__INSTRUCTION__.
Please update the lines from the one containing "order: Malvales" through the one containing "collection date: 1918-04-02", inclusive, by replacing "collector number" with "collector no." and leaving everything else as it is. Give back only those lines.

Stored dataset entries:
>> start
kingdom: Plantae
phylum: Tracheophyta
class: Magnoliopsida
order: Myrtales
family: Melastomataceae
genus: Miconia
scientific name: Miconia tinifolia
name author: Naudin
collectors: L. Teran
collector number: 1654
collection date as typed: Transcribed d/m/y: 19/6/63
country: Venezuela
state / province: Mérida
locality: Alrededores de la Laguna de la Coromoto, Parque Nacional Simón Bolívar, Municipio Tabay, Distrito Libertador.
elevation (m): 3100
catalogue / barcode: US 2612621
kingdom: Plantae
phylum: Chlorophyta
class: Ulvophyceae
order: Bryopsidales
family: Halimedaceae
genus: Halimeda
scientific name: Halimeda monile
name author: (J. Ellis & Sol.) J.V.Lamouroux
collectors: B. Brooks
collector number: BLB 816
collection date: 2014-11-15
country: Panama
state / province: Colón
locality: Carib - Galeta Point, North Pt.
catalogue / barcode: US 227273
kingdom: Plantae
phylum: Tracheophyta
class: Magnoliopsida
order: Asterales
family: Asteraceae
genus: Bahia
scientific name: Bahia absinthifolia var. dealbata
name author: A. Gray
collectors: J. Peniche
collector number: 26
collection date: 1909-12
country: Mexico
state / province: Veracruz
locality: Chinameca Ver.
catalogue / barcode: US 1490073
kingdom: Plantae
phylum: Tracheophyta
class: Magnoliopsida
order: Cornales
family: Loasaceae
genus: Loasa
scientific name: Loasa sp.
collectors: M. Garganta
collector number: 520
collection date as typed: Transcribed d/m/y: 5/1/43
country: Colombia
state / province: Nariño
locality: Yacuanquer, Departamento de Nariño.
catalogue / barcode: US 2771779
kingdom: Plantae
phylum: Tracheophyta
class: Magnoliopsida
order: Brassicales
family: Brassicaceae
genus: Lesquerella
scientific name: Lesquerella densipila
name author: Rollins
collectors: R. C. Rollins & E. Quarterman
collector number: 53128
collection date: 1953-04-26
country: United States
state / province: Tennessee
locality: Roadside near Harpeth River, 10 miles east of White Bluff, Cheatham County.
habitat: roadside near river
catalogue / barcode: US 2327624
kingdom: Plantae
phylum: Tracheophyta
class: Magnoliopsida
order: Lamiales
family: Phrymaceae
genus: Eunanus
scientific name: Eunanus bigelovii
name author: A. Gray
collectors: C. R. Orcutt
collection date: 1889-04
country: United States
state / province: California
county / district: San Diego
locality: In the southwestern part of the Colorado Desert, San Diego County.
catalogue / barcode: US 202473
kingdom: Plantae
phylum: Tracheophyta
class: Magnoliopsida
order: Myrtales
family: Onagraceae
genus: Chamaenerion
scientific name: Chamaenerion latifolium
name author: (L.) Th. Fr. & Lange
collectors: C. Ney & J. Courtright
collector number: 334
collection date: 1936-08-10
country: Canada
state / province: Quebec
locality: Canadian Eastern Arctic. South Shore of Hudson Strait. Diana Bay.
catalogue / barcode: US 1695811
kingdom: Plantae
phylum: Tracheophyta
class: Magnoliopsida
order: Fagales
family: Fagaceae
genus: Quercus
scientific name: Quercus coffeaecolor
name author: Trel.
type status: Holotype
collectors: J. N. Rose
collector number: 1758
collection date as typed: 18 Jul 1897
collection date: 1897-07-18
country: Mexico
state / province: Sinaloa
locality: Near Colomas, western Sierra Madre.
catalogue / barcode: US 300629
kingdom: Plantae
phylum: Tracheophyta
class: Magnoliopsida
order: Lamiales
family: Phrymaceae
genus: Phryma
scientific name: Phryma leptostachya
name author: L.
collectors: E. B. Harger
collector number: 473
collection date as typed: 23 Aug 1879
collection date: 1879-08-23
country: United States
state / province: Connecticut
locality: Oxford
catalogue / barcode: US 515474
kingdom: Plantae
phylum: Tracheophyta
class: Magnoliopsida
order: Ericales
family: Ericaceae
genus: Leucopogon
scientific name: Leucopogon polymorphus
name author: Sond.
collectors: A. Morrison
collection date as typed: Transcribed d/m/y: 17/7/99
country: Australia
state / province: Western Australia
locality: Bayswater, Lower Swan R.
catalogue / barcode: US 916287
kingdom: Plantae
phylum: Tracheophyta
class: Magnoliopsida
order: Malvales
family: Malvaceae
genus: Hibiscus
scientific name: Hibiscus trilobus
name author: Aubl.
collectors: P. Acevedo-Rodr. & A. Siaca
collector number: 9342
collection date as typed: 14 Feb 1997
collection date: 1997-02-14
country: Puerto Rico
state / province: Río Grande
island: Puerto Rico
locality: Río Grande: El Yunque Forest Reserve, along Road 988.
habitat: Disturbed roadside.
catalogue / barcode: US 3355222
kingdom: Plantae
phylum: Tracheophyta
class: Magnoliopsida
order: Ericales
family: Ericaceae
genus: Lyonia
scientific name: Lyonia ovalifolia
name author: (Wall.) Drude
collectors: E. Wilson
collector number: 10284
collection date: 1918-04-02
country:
>> end
__RESULT__.
order: Malvales
family: Malvaceae
genus: Hibiscus
scientific name: Hibiscus trilobus
name author: Aubl.
collectors: P. Acevedo-Rodr. & A. Siaca
collector no.: 9342
collection date as typed: 14 Feb 1997
collection date: 1997-02-14
country: Puerto Rico
state / province: Río Grande
island: Puerto Rico
locality: Río Grande: El Yunque Forest Reserve, along Road 988.
habitat: Disturbed roadside.
catalogue / barcode: US 3355222
kingdom: Plantae
phylum: Tracheophyta
class: Magnoliopsida
order: Ericales
family: Ericaceae
genus: Lyonia
scientific name: Lyonia ovalifolia
name author: (Wall.) Drude
collectors: E. Wilson
collector no.: 10284
collection date: 1918-04-02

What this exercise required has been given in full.